--- START ---
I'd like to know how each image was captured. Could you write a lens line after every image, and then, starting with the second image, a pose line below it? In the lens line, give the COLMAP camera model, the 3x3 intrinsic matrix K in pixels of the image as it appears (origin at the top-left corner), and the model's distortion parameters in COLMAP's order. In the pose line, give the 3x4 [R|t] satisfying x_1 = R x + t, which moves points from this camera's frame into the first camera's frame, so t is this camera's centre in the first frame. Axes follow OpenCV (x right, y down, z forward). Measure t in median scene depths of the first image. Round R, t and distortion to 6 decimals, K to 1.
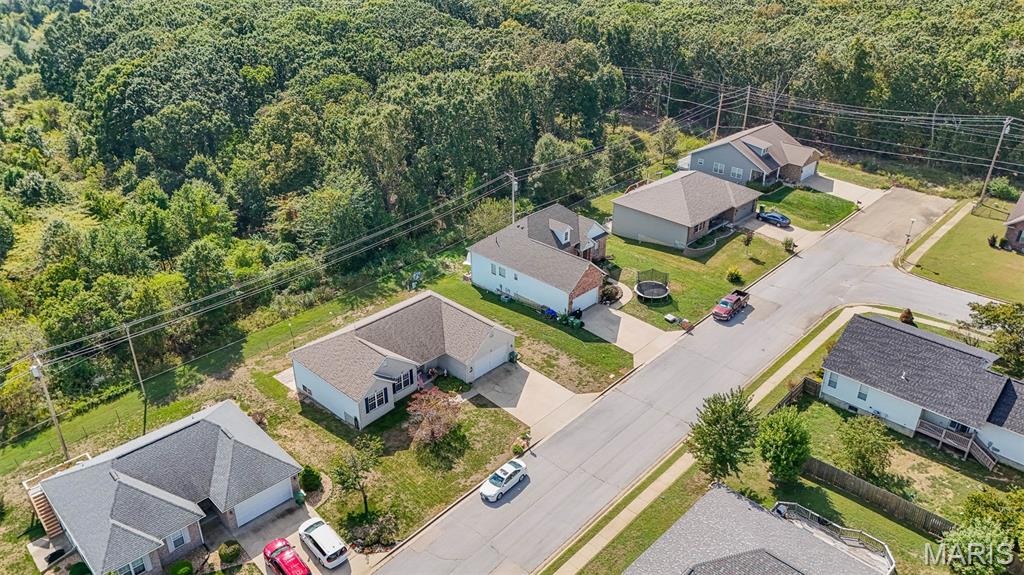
lens RADIAL K [[754.8, 0, 516.3], [0, 754.8, 242.9], [0, 0, 1]] dist [0.046548, -0.009182]
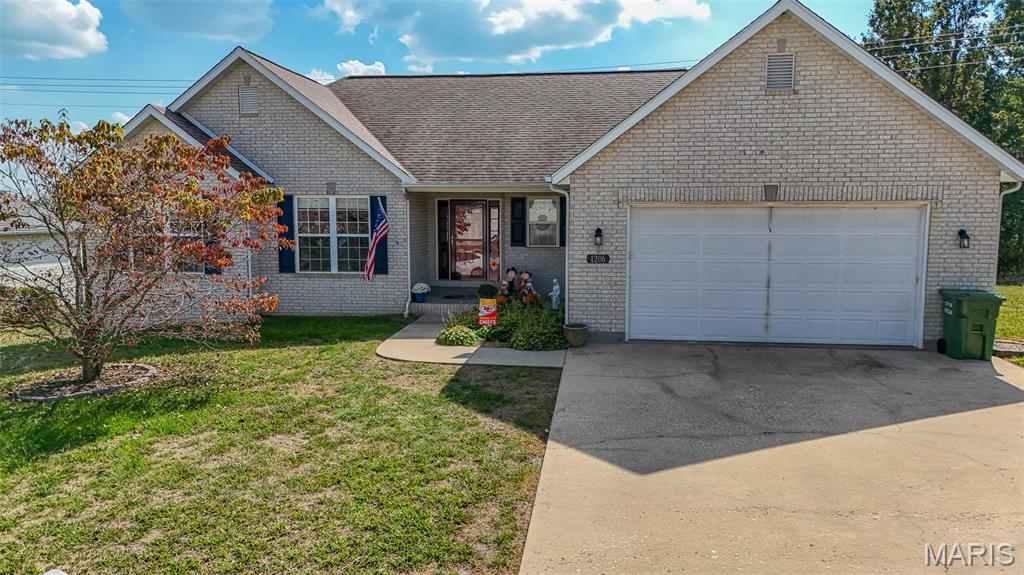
lens RADIAL K [[755.2, 0, 520.4], [0, 755.2, 285.7], [0, 0, 1]] dist [0.078997, -0.080559]
pose [[0.594001, 0.079574, -0.800519, 0.061131], [-0.336680, 0.928346, -0.157543, 0.189081], [0.730622, 0.363100, 0.578230, 0.806048]]
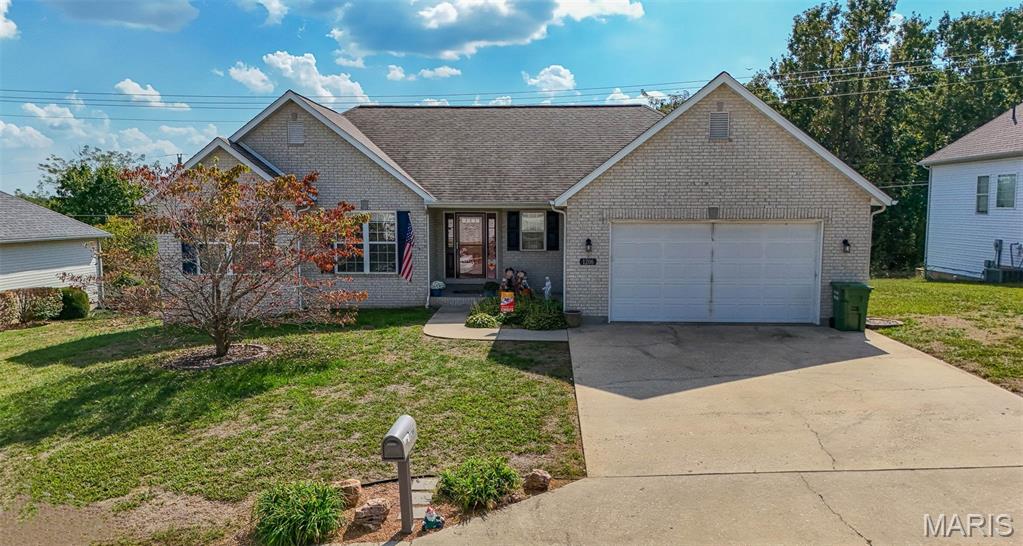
lens RADIAL K [[754.9, 0, 524.8], [0, 754.9, 285.4], [0, 0, 1]] dist [0.089579, -0.095715]
pose [[0.663311, 0.077191, -0.744352, 0.090141], [-0.313105, 0.932046, -0.182361, 0.203870], [0.679694, 0.354022, 0.642405, 0.761619]]
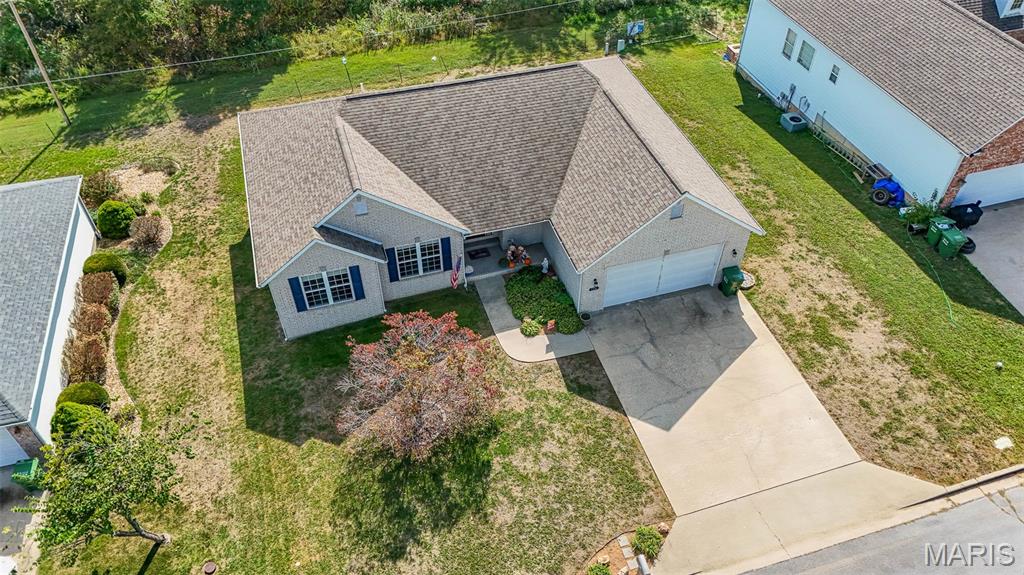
lens RADIAL K [[755.2, 0, 520.4], [0, 755.2, 285.7], [0, 0, 1]] dist [0.078997, -0.080559]
pose [[0.874961, 0.338897, -0.345821, 0.034181], [-0.204550, 0.906071, 0.370398, 0.032852], [0.438866, -0.253346, 0.862098, 0.596448]]
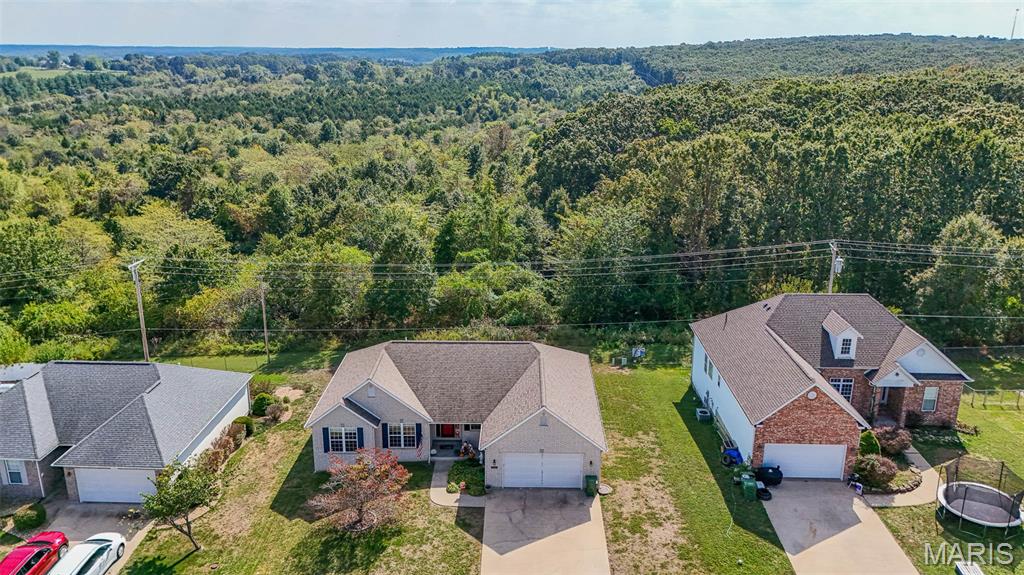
lens RADIAL K [[754.8, 0, 516.3], [0, 754.8, 242.9], [0, 0, 1]] dist [0.046548, -0.009182]
pose [[0.682491, 0.177168, -0.709096, 0.310735], [-0.309047, 0.949133, -0.060311, 0.029813], [0.662341, 0.260306, 0.702528, 0.495335]]
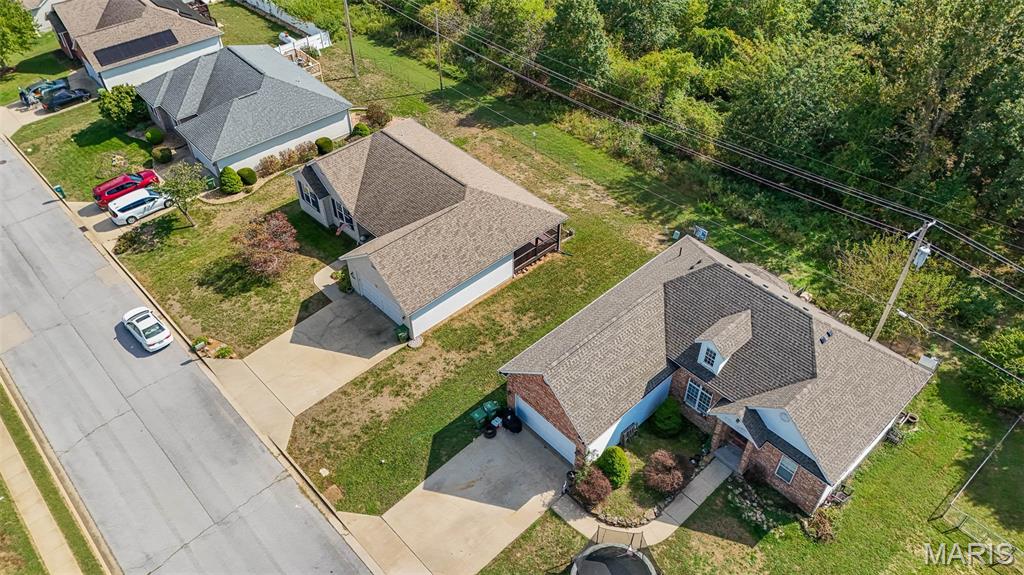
lens RADIAL K [[755.2, 0, 520.4], [0, 755.2, 285.7], [0, 0, 1]] dist [0.078997, -0.080559]
pose [[-0.044668, 0.679498, -0.732317, 0.393627], [-0.421032, 0.651960, 0.630618, -0.285723], [0.905945, 0.336497, 0.256969, 0.872946]]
--- END ---
▶ **Problem to work on**:
Reproduce the listing exactly. Do not include its images.

▶ **Expected answer**:
I'd like to know how each image was captured. Could you write a lens line after every image, and then, starting with the second image, a pose line below it? In the lens line, give the COLMAP camera model, the 3x3 intrinsic matrix K in pixels of the image as it appears (origin at the top-left corner), and the model's distortion parameters in COLMAP's order. In the pose line, give the 3x4 [R|t] satisfying x_1 = R x + t, which moves points from this camera's frame into the first camera's frame, so t is this camera's centre in the first frame. Axes follow OpenCV (x right, y down, z forward). Measure t in median scene depths of the first image. Round R, t and distortion to 6 decimals, K to 1.
lens RADIAL K [[754.8, 0, 516.3], [0, 754.8, 242.9], [0, 0, 1]] dist [0.046548, -0.009182]
lens RADIAL K [[755.2, 0, 520.4], [0, 755.2, 285.7], [0, 0, 1]] dist [0.078997, -0.080559]
pose [[0.594001, 0.079574, -0.800519, 0.061131], [-0.336680, 0.928346, -0.157543, 0.189081], [0.730622, 0.363100, 0.578230, 0.806048]]
lens RADIAL K [[754.9, 0, 524.8], [0, 754.9, 285.4], [0, 0, 1]] dist [0.089579, -0.095715]
pose [[0.663311, 0.077191, -0.744352, 0.090141], [-0.313105, 0.932046, -0.182361, 0.203870], [0.679694, 0.354022, 0.642405, 0.761619]]
lens RADIAL K [[755.2, 0, 520.4], [0, 755.2, 285.7], [0, 0, 1]] dist [0.078997, -0.080559]
pose [[0.874961, 0.338897, -0.345821, 0.034181], [-0.204550, 0.906071, 0.370398, 0.032852], [0.438866, -0.253346, 0.862098, 0.596448]]
lens RADIAL K [[754.8, 0, 516.3], [0, 754.8, 242.9], [0, 0, 1]] dist [0.046548, -0.009182]
pose [[0.682491, 0.177168, -0.709096, 0.310735], [-0.309047, 0.949133, -0.060311, 0.029813], [0.662341, 0.260306, 0.702528, 0.495335]]
lens RADIAL K [[755.2, 0, 520.4], [0, 755.2, 285.7], [0, 0, 1]] dist [0.078997, -0.080559]
pose [[-0.044668, 0.679498, -0.732317, 0.393627], [-0.421032, 0.651960, 0.630618, -0.285723], [0.905945, 0.336497, 0.256969, 0.872946]]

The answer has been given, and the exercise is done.